Généralement, les patients sont adressés au centre par leur généraliste ou par l'institution qui les prend en charge. Il arrive aussi qu'eux-mêmes s'y présentent spontanément. Le cas type, indique le Dr Gallarda, «c'est la plainte mnésique qui finalement n'est autre qu'un problème psychique».
Le patient est évalué par des médecins et des infirmières spécialistes en gérontopsychiatrie et, si besoin, par des psychologues spécialisés en neuropsychologie ou dans l'évaluation de la personnalité. La première évaluation peut être suivie d'une hospitalisation de jour durant laquelle le patient est soumis à une évaluation neuropsychologique, une imagerie cérébrale, un bilan biologique et un électrocardiogramme, une consultation cardiologique, une évaluation de son statut nutritionnel.

**CONSIGNE**
Répondez brièvement aux questions suivantes à partir du texte extrait.
(a) Par qui les patients sont-ils généralement adressés au centre ?
(b) Quel est le cas type selon le Dr Gallarda ?
(c) Par quels professionnels le patient est-il évalué ?

**DONNÉES FOURNIES**
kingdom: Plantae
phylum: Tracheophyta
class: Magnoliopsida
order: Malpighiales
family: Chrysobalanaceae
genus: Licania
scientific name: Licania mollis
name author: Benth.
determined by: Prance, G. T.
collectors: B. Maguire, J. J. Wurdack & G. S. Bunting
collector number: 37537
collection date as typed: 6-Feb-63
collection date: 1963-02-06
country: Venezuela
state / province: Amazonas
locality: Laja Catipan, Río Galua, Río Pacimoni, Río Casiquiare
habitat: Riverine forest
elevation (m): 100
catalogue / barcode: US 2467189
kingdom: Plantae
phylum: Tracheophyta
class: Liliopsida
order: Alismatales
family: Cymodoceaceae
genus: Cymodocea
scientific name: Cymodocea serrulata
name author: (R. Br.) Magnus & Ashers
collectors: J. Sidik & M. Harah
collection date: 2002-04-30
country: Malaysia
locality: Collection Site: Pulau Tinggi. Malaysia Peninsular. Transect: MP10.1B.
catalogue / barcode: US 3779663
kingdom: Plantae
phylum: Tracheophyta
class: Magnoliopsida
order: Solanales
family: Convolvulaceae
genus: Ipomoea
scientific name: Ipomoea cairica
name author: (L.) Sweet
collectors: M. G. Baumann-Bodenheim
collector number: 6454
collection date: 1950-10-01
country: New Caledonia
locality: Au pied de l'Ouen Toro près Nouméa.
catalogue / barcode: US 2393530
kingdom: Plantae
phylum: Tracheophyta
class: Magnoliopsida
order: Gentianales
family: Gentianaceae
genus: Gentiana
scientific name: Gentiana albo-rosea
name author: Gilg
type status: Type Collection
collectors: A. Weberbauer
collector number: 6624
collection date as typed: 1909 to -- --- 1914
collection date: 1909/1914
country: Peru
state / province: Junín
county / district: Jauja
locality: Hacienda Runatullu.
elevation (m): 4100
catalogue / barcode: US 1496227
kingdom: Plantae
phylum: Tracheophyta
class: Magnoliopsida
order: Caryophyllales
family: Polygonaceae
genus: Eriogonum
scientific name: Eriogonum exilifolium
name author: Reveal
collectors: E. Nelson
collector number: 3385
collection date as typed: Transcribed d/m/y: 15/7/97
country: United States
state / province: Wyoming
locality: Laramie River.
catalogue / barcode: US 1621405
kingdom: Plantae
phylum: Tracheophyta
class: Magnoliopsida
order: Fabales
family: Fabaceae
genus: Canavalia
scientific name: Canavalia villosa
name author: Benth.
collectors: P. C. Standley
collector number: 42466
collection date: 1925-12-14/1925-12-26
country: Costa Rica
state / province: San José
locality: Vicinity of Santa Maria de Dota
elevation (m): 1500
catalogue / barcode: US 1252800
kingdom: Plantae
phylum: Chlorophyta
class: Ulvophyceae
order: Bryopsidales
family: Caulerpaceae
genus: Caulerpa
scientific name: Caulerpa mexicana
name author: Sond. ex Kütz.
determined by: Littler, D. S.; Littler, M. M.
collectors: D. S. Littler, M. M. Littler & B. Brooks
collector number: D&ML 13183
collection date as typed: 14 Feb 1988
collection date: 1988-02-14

**CORRIGÉ**
(a) Par leur généraliste ou par l'institution qui les prend en charge.
(b) La plainte mnésique qui n'est finalement qu'un problème psychique.
(c) Par des médecins et des infirmières spécialistes en gérontopsychiatrie et, si besoin, par des psychologues spécialisés en neuropsychologie ou dans l'évaluation de la personnalité.